Lawns can become waterlogged if water sits on the surface and drains slowly. Waterlogging is more likely to be a problem on compacted and clay soils. However, it is worth noting that patches of dead grass where the soil proves very difficult to re-wet can be caused by a fungal problem: dry patch.
Plants affected: All turf and grassed areas
Main causes: Heavy rain combined with difficult soil conditions
To work out whether waterlogging is an issue with a lawn, look out for the following:
- The lawn is squelchy to walk on
- A sticky, glue-like layer of puddled soil may form near the surface, which is made worse by walking on the lawn. Try to keep off a waterlogged lawn where possible
- In the long term, fine lawn grasses turn yellow and die out
There are a number of causes that can lead to waterlogging. These include:
- Waterlogging is caused when water sits on the soil surface and drains slowly, or fails to drain at all. Roots drown as the water excludes air from the soil
- Poor preparation of the soil before turfing or seeding of new lawns can also lead to poor drainage and waterlogging
- Waterlogging is more likely to be a problem on clay soils, or soils that are heavily compacted
There are a number of associated problems that can appear when a lawn lies wet for short to long periods:
- Damp conditions encourage algae, lichens and liverworts on lawns. This includes bubble-like Nostoc algae and dog lichen. They both flourishes in badly-drained lawns but can develop wherever the aeration is poor, and may, therefore, appear on well-drained turf if the surface has become compacted and is inclined to remain damp after rain. It is also favoured by shaded conditions and poor soil fertility and so is frequently found on turf beneath trees.
- Moss is a common sight where conditions are damp, but particularly if there is shade and a low pH (acid)
- Clumps of rush may seed themselves, forming tussocks. See our weed control profile for more detail.

Task list
A) In the lawn waterlogging text, reproduce the passage that begins at the words "- Moss is a" and stops after "for more detail.".
B) How would you render this sentence from the lawn waterlogging text in Spanish: "Waterlogging is more likely to be a problem on compacted and clay soils."
C) According to the lawn waterlogging text, what happens to fine lawn grasses in the long term?

Provided records
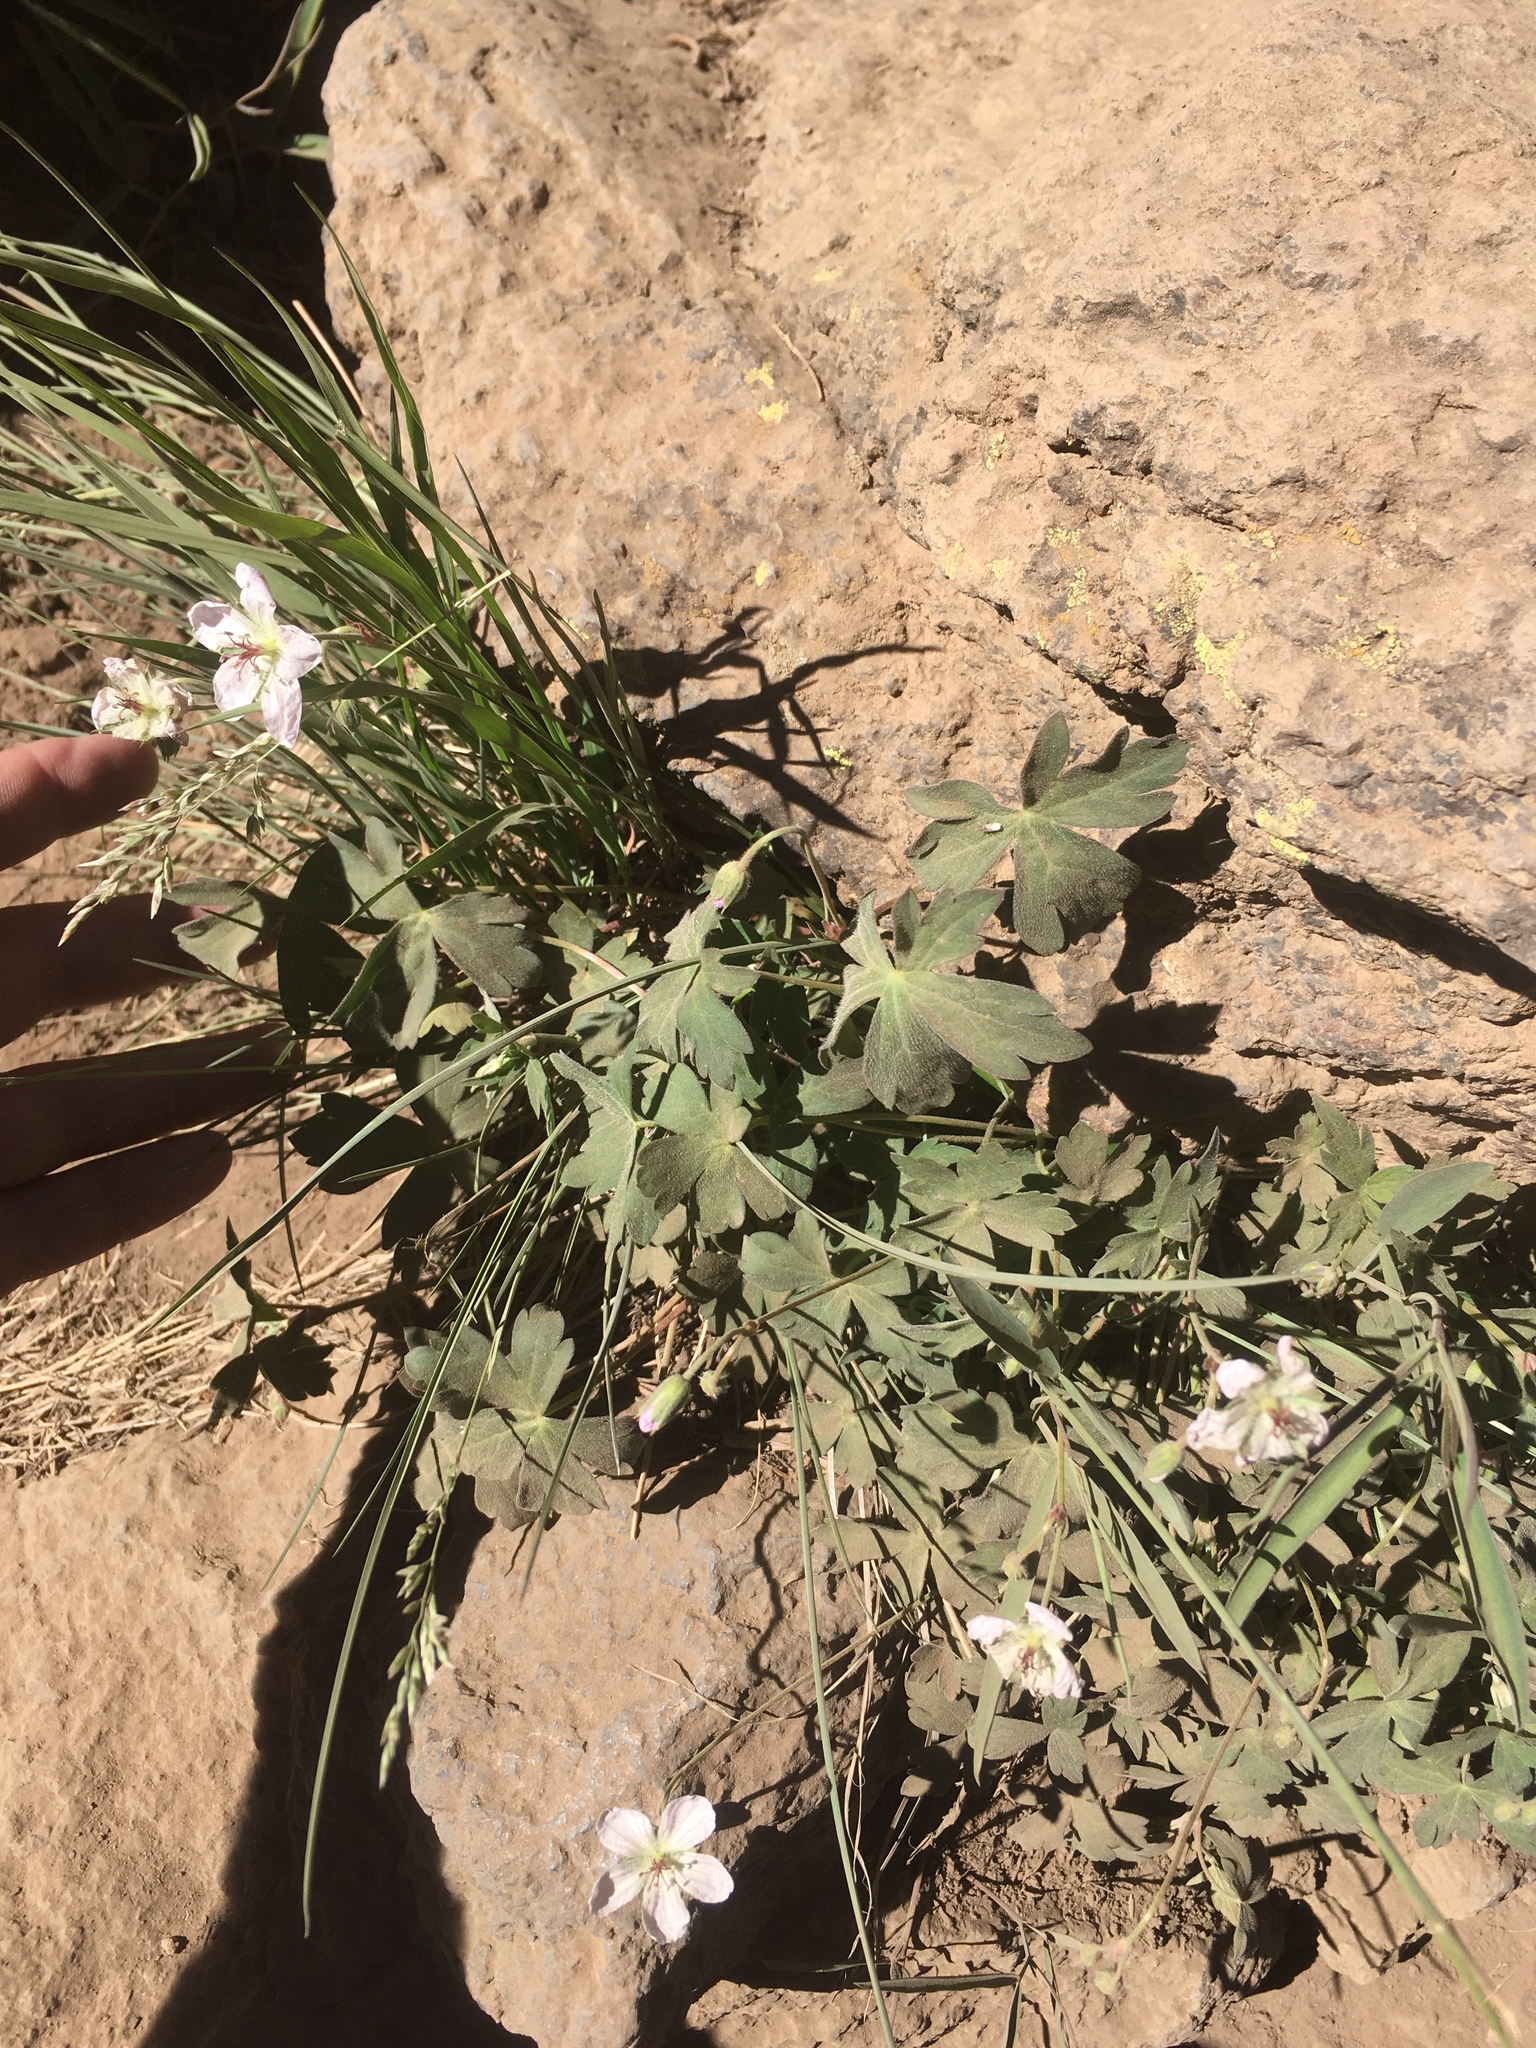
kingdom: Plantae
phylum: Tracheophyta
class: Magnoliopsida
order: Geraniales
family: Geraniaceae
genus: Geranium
* * *
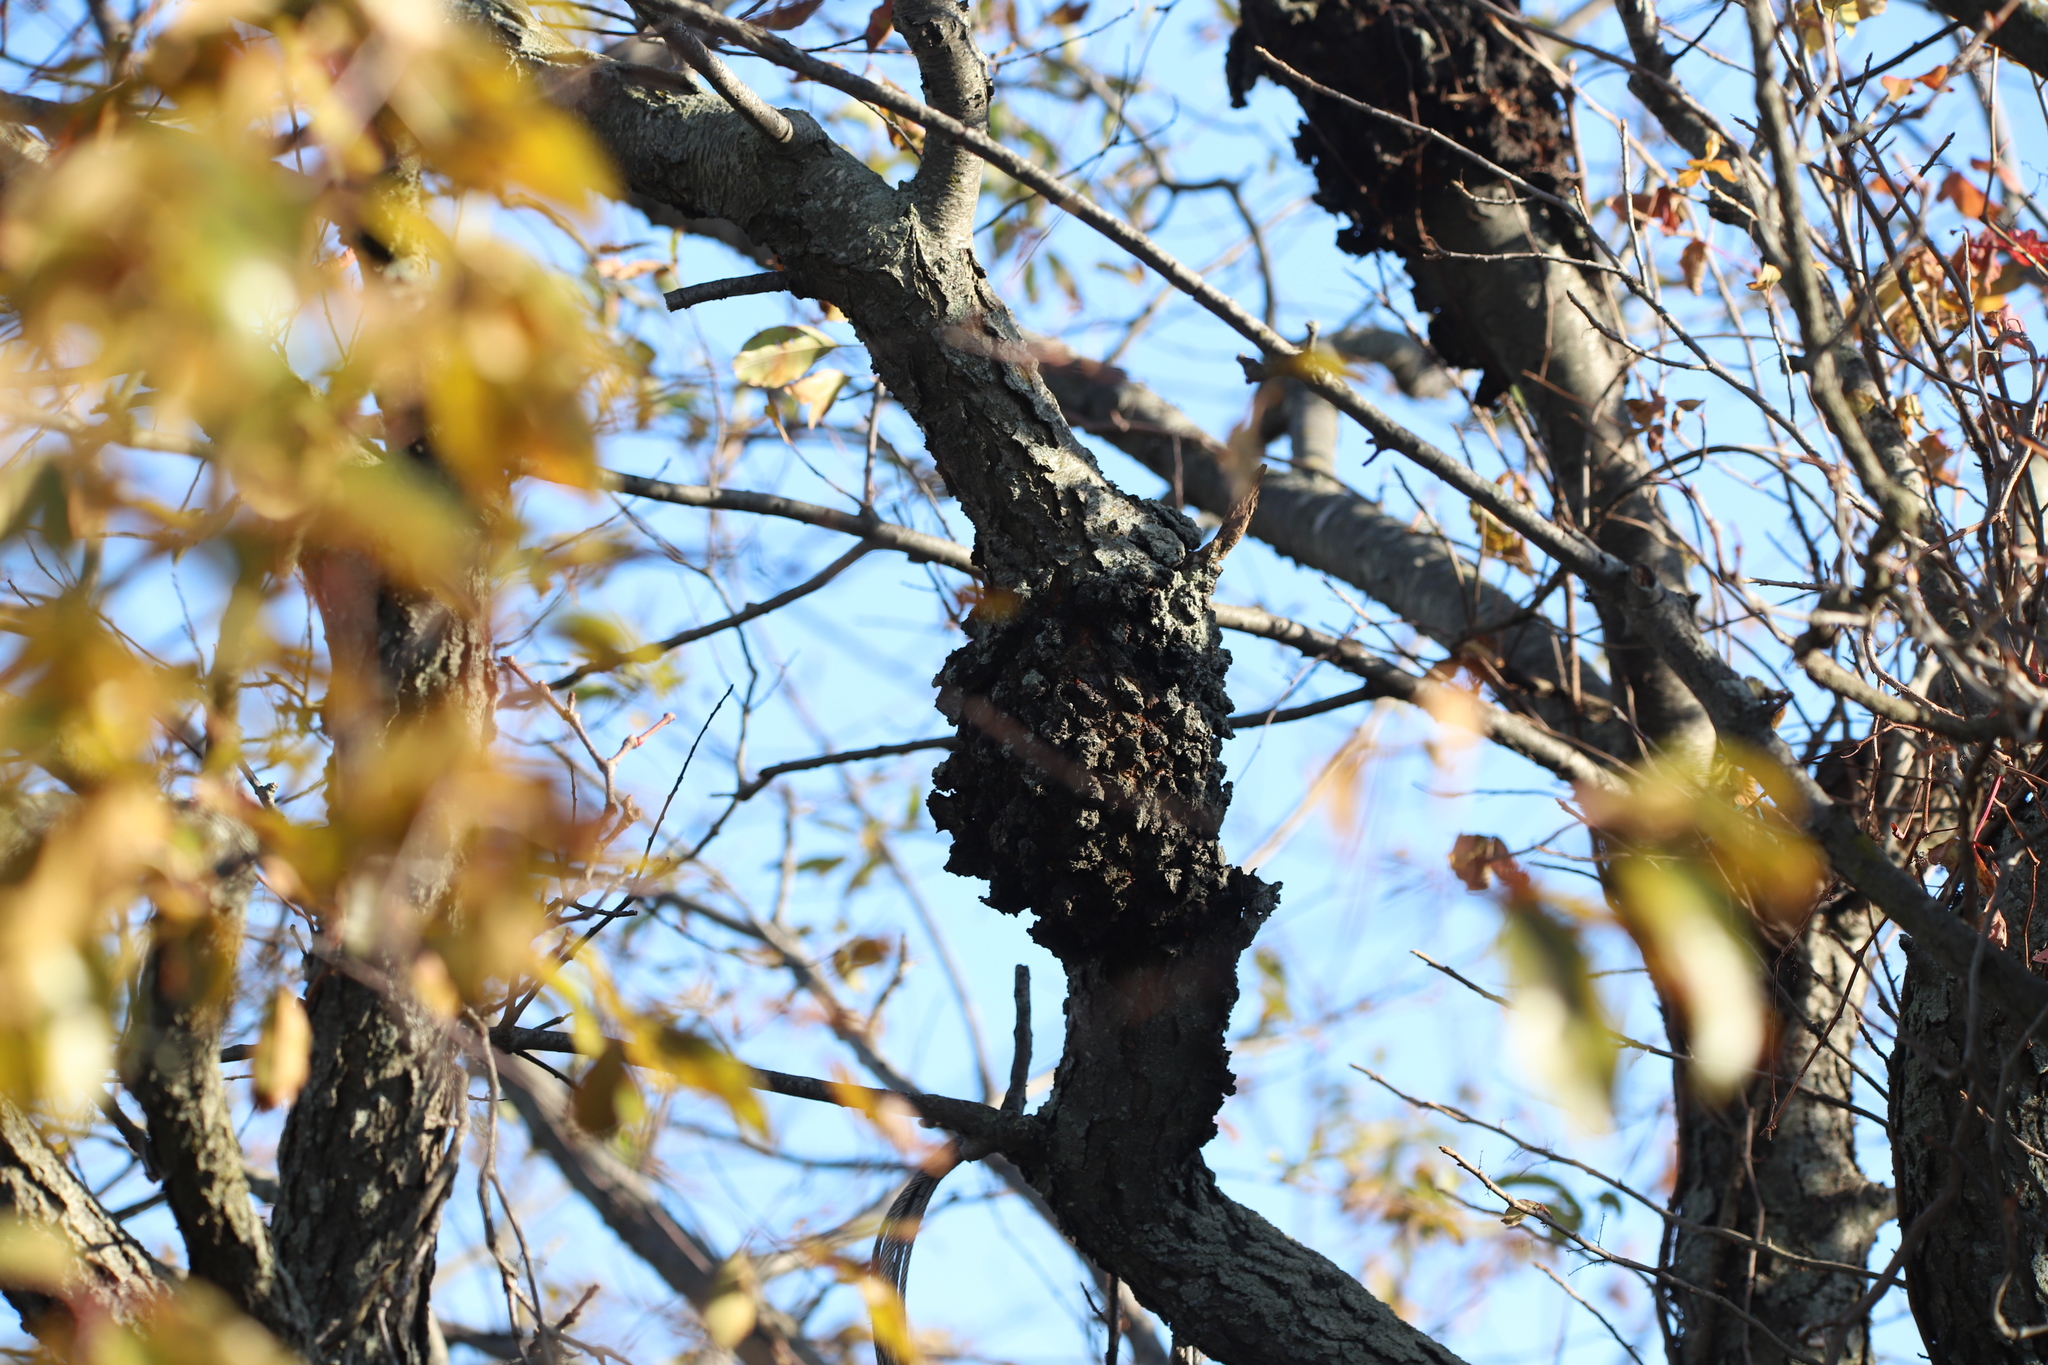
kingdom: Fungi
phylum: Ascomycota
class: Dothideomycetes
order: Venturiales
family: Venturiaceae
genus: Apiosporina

Outputs
A)
- Moss is a common sight where conditions are damp, but particularly if there is shade and a low pH (acid)
- Clumps of rush may seed themselves, forming tussocks. See our weed control profile for more detail.

B) Es más probable que el encharcamiento sea un problema en suelos compactados y arcillosos.

C) They turn yellow and die out.